**Task prompt**
Each entry has to be given again in its exact wording, and no picture may appear in the result.

**The records**
+ + + + +

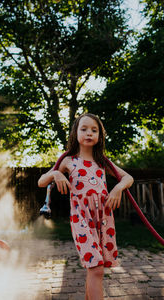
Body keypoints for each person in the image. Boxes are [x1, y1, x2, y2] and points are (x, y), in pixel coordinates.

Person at [38, 113, 134, 300]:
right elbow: (42, 182)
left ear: (100, 136)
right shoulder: (67, 160)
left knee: (95, 270)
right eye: (84, 129)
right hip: (82, 219)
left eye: (94, 130)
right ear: (75, 133)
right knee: (96, 268)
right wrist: (56, 174)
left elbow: (128, 177)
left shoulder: (102, 162)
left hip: (104, 220)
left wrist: (118, 188)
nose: (89, 133)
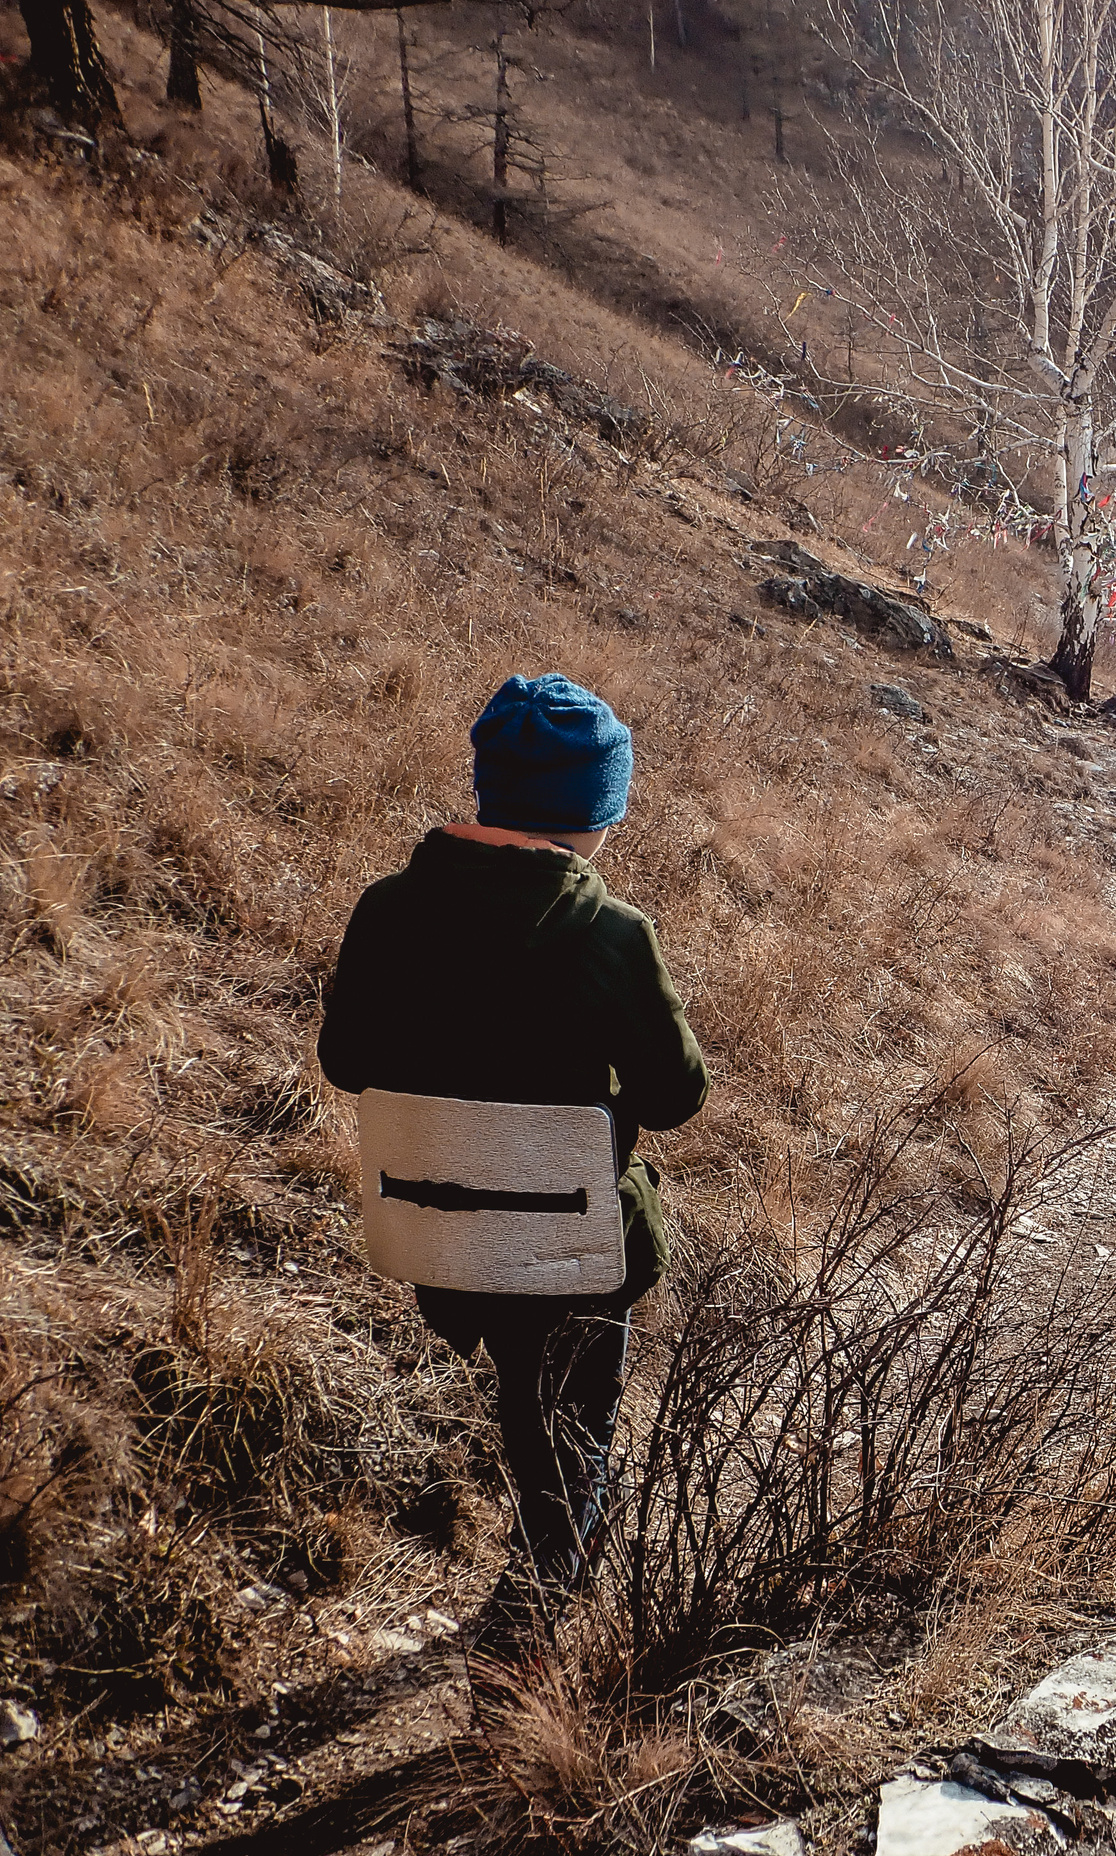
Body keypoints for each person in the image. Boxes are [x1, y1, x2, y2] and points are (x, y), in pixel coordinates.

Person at [318, 673, 710, 1637]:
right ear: (590, 813)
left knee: (527, 1391)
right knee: (575, 1422)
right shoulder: (614, 936)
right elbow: (676, 1097)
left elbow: (345, 1060)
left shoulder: (388, 910)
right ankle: (541, 1608)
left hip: (440, 1238)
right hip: (568, 1251)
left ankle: (542, 1558)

+ + + + +

**Solved exercise**
Body keypoints for each person in the image. Boxes are [x1, y1, x2, y2] and points are (x, y), in pixel coordinates.

Person at [38, 113, 134, 300]:
right elbow: (42, 182)
left ear: (100, 136)
right shoulder: (67, 160)
left knee: (95, 270)
right eye: (84, 129)
right hip: (82, 219)
left eye: (94, 130)
right ear: (75, 133)
right knee: (96, 268)
right wrist: (56, 174)
left elbow: (128, 177)
left shoulder: (102, 162)
left hip: (104, 220)
left wrist: (118, 188)
nose: (89, 133)
Body keypoints for each person in the image. Boxes are [x1, y1, x2, y2] and points are (x, y), in pixel coordinates.

Person at [318, 673, 710, 1637]:
right ear: (590, 813)
left knee: (527, 1391)
right knee: (575, 1422)
right shoulder: (614, 936)
right elbow: (676, 1097)
left elbow: (345, 1060)
left shoulder: (388, 910)
right ankle: (541, 1608)
left hip: (440, 1238)
right hip: (568, 1251)
left ankle: (542, 1558)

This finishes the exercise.